Fikret Otyam, yeniden sanatseverlerle buluştu

Ankara (AA)- "Evlere şenlik, bir gün bir kişi geldi, 'bu çizdiğiniz kadınlar niye gözlük takıyor' dedi. Kara gözlüler ya, onu soruyor...

'Doğu'da çok soğuk, kar ya, ondandır' dedim. Geldi sonra, 'bunlar da takıyor' dedi. Urfa resimleri, 'orada da 30-35 derece güneşin alnında ekin biçiyor, ondandır'... Gitti, yarım saat sonra geldi, 'sen benimle alay mı ediyorsun' dedi." En çok resmetmeyi sevdiği kapkara, büyük gözlü Anadolu kadını figürleriyle ilgili sergisine gelen bir ziyaretçiyle arasında geçen diyaloğu böyle anlatıyor Fikret Otyam... Gazeteci, yazar, fotoğraf sanatçısı, ressam sıfatlarına 82 yıllık ömründe tam anlamıyla hakkını
veren bir isim... Geçen yıl geçirdiği rahatsızlık sonucu tedavi gören sanatçı, eşi Filiz Otyam ile Başkent'te açtığı sergide yeniden sevenleriyle buluştu.

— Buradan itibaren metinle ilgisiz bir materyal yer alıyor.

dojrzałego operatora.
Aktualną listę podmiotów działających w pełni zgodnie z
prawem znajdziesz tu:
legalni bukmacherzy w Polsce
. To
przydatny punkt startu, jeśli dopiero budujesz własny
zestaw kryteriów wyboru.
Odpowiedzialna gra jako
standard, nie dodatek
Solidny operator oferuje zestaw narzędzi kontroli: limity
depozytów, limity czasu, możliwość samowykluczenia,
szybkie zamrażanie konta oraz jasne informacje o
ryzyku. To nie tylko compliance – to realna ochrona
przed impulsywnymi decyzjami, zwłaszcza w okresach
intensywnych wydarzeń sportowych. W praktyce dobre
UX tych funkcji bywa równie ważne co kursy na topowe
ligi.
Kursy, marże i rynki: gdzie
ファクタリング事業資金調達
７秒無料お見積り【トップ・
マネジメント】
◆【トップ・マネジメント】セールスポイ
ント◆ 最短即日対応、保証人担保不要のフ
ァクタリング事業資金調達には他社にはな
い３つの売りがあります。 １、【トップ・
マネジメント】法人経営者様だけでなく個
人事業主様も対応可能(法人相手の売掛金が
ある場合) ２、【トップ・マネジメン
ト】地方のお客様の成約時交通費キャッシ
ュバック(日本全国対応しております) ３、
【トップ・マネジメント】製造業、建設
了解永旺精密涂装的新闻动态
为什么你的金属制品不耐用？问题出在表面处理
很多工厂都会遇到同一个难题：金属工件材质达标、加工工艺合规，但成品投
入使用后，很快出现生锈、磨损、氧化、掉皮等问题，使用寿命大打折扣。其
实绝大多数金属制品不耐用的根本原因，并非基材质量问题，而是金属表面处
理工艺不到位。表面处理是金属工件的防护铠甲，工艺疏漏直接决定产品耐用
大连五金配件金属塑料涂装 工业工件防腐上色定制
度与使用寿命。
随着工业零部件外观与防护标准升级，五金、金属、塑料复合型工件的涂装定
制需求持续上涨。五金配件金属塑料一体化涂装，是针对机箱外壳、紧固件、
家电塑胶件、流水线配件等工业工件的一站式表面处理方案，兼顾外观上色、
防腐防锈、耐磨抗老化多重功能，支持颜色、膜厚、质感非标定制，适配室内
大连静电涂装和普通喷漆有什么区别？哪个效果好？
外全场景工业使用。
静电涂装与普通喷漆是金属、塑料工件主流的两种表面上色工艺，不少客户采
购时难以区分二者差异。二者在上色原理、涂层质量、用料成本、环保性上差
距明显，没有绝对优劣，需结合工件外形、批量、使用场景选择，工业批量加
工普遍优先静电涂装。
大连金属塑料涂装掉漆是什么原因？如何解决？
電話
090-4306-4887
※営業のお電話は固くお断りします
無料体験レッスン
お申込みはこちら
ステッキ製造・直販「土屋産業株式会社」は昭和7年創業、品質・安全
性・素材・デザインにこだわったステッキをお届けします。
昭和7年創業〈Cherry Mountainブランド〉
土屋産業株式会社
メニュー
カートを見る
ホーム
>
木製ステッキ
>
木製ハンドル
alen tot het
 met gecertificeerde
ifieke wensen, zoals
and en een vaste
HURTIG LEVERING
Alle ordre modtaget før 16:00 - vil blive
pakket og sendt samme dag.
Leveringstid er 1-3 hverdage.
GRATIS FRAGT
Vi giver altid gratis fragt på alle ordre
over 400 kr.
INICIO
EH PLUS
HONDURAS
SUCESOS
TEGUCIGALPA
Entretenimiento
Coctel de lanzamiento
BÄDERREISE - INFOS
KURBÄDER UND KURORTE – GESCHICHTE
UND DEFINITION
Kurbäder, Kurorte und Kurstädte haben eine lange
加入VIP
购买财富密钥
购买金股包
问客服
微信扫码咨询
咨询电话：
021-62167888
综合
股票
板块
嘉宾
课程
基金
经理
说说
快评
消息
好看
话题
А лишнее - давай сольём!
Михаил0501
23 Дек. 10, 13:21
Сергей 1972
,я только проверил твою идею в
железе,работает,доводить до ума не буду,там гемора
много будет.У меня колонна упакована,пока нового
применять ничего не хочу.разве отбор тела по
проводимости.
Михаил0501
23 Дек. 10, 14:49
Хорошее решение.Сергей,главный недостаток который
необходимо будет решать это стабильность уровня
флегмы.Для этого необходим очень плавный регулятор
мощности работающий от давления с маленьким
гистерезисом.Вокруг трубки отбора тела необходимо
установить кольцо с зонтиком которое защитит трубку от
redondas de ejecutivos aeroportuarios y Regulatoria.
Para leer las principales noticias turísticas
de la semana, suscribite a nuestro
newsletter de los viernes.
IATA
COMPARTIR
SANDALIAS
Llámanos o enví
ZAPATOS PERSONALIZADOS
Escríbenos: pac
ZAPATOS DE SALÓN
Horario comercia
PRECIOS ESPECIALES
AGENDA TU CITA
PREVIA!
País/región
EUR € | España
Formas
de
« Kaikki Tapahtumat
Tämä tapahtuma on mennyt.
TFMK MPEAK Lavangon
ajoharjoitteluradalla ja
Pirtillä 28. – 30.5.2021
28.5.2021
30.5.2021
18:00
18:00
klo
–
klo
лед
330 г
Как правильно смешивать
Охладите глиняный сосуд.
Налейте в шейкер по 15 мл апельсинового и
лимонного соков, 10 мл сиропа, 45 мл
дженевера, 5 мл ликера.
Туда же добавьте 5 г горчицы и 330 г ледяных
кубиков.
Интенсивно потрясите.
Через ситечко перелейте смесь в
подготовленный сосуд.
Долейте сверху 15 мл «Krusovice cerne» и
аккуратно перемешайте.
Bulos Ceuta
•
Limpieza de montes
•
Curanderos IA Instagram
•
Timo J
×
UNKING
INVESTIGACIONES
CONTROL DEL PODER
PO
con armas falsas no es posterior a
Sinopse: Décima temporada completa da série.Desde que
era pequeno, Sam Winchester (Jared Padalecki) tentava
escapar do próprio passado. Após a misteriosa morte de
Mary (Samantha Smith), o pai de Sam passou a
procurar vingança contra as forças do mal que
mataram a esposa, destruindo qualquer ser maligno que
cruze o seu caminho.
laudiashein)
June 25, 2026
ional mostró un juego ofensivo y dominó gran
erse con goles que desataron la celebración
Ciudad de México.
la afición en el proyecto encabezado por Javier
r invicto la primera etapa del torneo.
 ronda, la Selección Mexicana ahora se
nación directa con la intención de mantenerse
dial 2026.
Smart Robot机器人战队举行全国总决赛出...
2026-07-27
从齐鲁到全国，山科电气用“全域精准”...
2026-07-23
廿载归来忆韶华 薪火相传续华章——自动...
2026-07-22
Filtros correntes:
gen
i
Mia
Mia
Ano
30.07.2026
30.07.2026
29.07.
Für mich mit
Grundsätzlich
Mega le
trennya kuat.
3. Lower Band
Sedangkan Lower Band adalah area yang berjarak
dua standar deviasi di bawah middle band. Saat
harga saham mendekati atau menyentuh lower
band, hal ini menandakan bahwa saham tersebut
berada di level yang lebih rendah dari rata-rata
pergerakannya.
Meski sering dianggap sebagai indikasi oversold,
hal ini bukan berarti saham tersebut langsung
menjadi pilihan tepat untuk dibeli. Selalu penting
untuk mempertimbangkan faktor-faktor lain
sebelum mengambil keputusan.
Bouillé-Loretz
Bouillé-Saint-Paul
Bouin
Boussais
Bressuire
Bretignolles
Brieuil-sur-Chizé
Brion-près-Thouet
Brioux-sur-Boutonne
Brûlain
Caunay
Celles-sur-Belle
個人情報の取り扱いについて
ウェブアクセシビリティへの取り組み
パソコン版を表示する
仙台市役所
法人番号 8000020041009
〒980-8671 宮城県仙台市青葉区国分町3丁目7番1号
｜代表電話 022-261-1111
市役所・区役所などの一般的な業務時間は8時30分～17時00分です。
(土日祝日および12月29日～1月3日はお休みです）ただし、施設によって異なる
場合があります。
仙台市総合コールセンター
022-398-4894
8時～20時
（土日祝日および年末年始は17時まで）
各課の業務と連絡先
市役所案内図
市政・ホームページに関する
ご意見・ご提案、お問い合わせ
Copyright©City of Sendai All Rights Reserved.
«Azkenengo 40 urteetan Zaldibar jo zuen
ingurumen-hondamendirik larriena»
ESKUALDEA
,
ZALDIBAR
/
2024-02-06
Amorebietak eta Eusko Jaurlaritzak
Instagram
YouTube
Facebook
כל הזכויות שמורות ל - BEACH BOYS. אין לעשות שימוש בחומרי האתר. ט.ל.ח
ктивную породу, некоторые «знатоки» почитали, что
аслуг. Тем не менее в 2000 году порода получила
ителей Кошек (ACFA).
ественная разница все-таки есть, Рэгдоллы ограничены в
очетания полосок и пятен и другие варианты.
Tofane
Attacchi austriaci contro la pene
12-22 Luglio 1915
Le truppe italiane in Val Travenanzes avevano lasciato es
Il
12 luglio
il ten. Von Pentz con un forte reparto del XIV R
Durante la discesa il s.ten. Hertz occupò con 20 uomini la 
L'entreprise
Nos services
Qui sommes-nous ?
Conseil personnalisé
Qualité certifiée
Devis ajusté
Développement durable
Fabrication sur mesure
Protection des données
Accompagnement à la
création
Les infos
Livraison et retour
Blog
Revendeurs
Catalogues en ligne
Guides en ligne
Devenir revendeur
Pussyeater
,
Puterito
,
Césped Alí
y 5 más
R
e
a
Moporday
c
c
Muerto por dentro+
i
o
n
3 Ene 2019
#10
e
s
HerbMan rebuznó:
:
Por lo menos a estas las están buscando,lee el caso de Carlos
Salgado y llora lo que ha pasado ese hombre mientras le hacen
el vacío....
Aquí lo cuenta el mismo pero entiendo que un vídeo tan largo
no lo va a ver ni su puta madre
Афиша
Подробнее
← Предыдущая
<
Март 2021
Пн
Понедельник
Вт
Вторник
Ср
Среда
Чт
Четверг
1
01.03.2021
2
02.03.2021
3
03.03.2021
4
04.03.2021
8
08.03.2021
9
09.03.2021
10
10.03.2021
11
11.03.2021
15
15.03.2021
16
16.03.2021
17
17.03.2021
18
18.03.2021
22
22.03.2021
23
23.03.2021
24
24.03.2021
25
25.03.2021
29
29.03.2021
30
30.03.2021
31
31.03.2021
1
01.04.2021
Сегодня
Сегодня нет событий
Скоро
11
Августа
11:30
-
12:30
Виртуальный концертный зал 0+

TESK Sanat Galerisi'nde çalışmalarını sergileyen Fikret Otyam, iki yılda bir Ankara ve İstanbul'da düzenledikleri sergilerle sanatseverlerle buluştuklarını söyledi. Sergide kendisinin 45 resim, eşinin de 10 keçe çalışmasının bulunduğunu anlatan Otyam, "Arka arkaya sergi açmıyoruz, benim için sergi biraz bahane... Aslında dostlarımızı görüyoruz" dedi. Galeride sürekli ziyaretine gelen dostlarıyla bir arada olan Otyam, geçen yıl geçirdiği rahatsızlık nedeniyle sanattan bir süre uzak kaldığı süreci kendine özgü esprili üslubuyla şöyle aktardı:

"Ambulansa koydular beni, kendimi cennetin kapısında buldum bir anda... Hazreti Ali elinde maşrapayla bekliyor orada, kevser şarabı dağıtıyor kapıda. Dünyada yasak olan şarap orada ırmak olarak akıyor, yalnız markası, derecesi, tadı belli değil, şarab-ı kevser... Hacı Bektaş Veli de orada. Hayırladılar, 'niye geldin' dediler. Dedim 'beni çağırmışlar'... 'Senin daha orada işin var' dediler. Gözümü açtım, Akdeniz Üniversitesi Nöroloji Bölümü... Duvarda televizyon var. Fakat televizyon, priz iki tane, doktorlar iki, üç, dört tane... Pencere dört tane... Televizyonda da hiç hazzetmediğim insanlar. Ben sık sık konuşurum Tanrı ile... Dedim 'bak gözümü kapattım, ben bunların bir
tanesine tahammül edemiyorum, bu zulüm ne? Ne yaptım da bana bu cezayı verdin?' Doktor bana, 'Fikret bey, bu kaç?' diyor, 'bir' diyorum. 'İyi bak' diyor, iyi bakıyorum bir... Felaket bir şeydi, her şeyi iki görüyorsun. Bir gün sürdü. Bir yıl devam edermiş, benimki bir günde geçti."